Training

Firefighting 101

Educational event gives elected, appointed officials hands-on look at fire, rescue

Crawfordsville City Council President Andy Biddle emerges from a simulated fire at the Crawfordsville Fire Department
Crawfordsville City Council President Andy Biddle emerges from a simulated fire at the Crawfordsville Fire Department
Nick Hedrick/Journal Review
Posted

As dawn broke on a rainy Saturday morning, a group of elected and appointed officials suited up alongside Crawfordsville firefighters and paramedics.

By lunchtime, they had rescued a child from a smoky building, dragged hoses through a burning house, performed CPR on a cardiac arrest victim and cut apart a vehicle with the “jaws of life.”

The exercises were staged by members of Crawfordsville Professional Firefighters Union Local 4143, who invited the local leaders to the department’s training grounds to experience what it’s like to fight fires and provide emergency medical care.

“This is to show them what we do day in and day out,” Local 4143 member Kurt Davis said.

The firefighters were joined for “Fire Ops 101” by Crawfordsville City Council members Andy Biddle, Ethan Hollander and Kent Priebe, Montgomery County Council member Tom Mellish and Madison and Ripley Township trustees Greg Fuller and Jamie Selby.

Representing the appointed officials were Crawfordsville Police Chief Aaron Mattingly and Crawfordsville Fire Merit Commission members Vern Rager and Rick Warner.

“Even when I was [an elementary school] principal, I tried to sit in everyone’s seat,” said Mellish, who donned a self-contained breathing apparatus and followed Hollander into a smoke-filled firefighter survival maze for a mock search-and-rescue operation.

The event also gave the officials a hands-on look at the equipment they approve the funding for while showing them how many firefighters fill a shift.
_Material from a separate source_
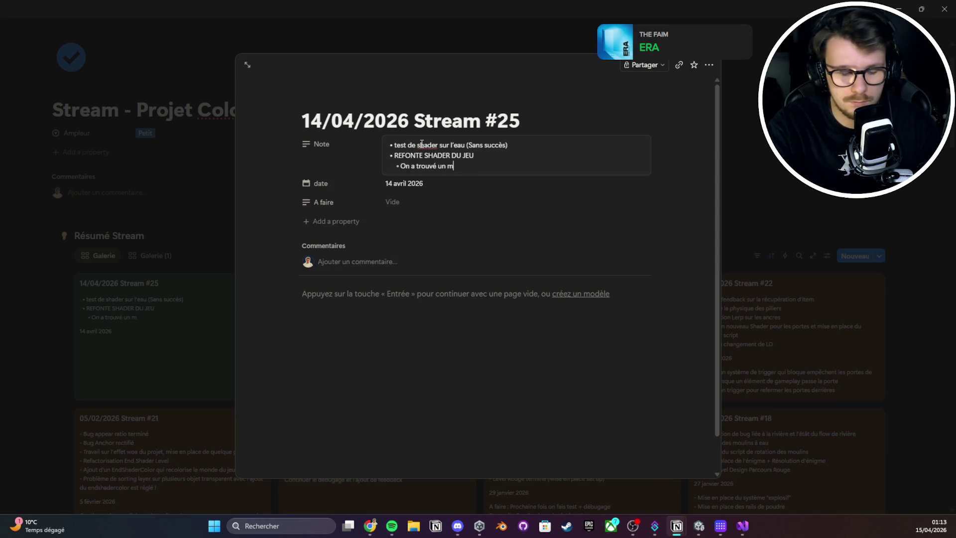
pyautogui.write(' de fa')
pyautogui.write('un Sha')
“If you have a working fire in Indianapolis, it’s like the Civil War — they just keep throwing bodies at it. In Crawfordsville, it’s not that way. They have limited resources,” said Tom Hanify, president of Professional Firefighters Union of Indiana, who addressed the participants before the exercises.

As flames filled the inside of a simulated house, firefighter/paramedic Seth McCloud helped Biddle and Selby gear up to crawl inside. The flames topped 400 degrees, about half the temperature of an actual fire.

“Our training is what keeps us going,” McCloud said. “The intensity of our trainings today reflects how we’re going to do on the fire.”